On Thu, 2013-05-23 at 00:15 -0400, Carlos O'Donell wrote:
> On 05/08/2013 10:43 AM, Torvald Riegel wrote:
> > See http://sourceware.org/bugzilla/show_bug.cgi?id=15215 for background.
> 
> You've already hashed out the details of these changes with Rich
> and he has no objection with this first phase of the patch which
> is to unify the implementations.
>  
> > I1 and I2 follow essentially the same algorithm, and we can replace it
> > with a unified variant, as the bug suggests.  See the attached patch for
> > a modified version of the sparc instance.  The differences between both
> > are either cosmetic, or are unnecessary changes (ie, how the
> > init-finished state is set (atomic_inc vs. store), or how the fork
> > generations are compared).
> > 
> > Both I1 and I2 were missing a release memory order (MO) when marking
> > once_control as finished initialization.  If the particular arch doesn't
> > need a HW barrier for release, we at least need a compiler barrier; if
> > it's needed, the original I1 and I2 are not guaranteed to work.
> > 
> > Both I1 and I2 were missing acquire MO on the very first load of
> > once_control.  This needs to synchronize with the release MO on setting
> > the state to init-finished, so without it it's not guaranteed to work
> > either.
> > Note that this will make a call to pthread_once that doesn't need to
> > actually run the init routine slightly slower due to the additional
> > acquire barrier.  If you're really concerned about this overhead, speak
> > up.  There are ways to avoid it, but it comes with additional complexity
> > and bookkeeping.
> 
> We want correctness. This is a place where correctness is infinitely
> more important than speed. We should be correct first and then we
> should argue about how to make it fast.
> 
> > I'm currently also using the existing atomic_{read/write}_barrier
> > functions instead of not-yet-existing load_acq or store_rel functions.
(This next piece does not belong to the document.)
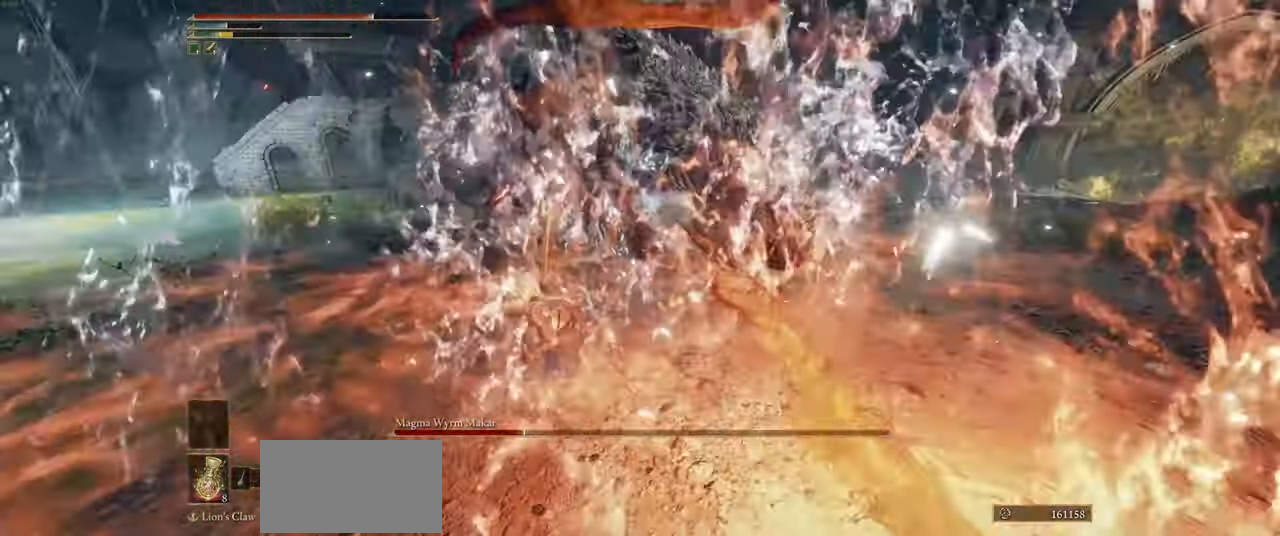
{"keys": ["w"], "mouse": [], "events": []}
> > I'm not sure whether the latter can have somewhat more efficient
> > implementations on Power and ARM; if so, and if you're concerned about
> > the overhead, we can add load_acq and store_rel to atomic.h and start
> > using it.  This would be in line with C11, where we should eventually be
> > heading to anyways, IMO.
> 
> Agreed.
> 
> > Both I1 and I2 have an ABA issue on __fork_generation, as explained in
> > the comments that the patch adds.  How do you all feel about this?
> > I can't present a simple fix right now, but I believe it could be fixed
> > with additional bookkeeping.
> > 
> > If there's no objection to the essence of this patch, I'll post another
> > patch that actually replaces I1 and I2 with the modified variant in the
> > attached patch.
> 
> Please repost.

See attached patch.  This has been tested on ppc64 but not on the other
archs that are affected.  Nonetheless, ppc has a weak memory model, so,
for example, having an acquire barrier on a load or not having it does
make a difference.

OK?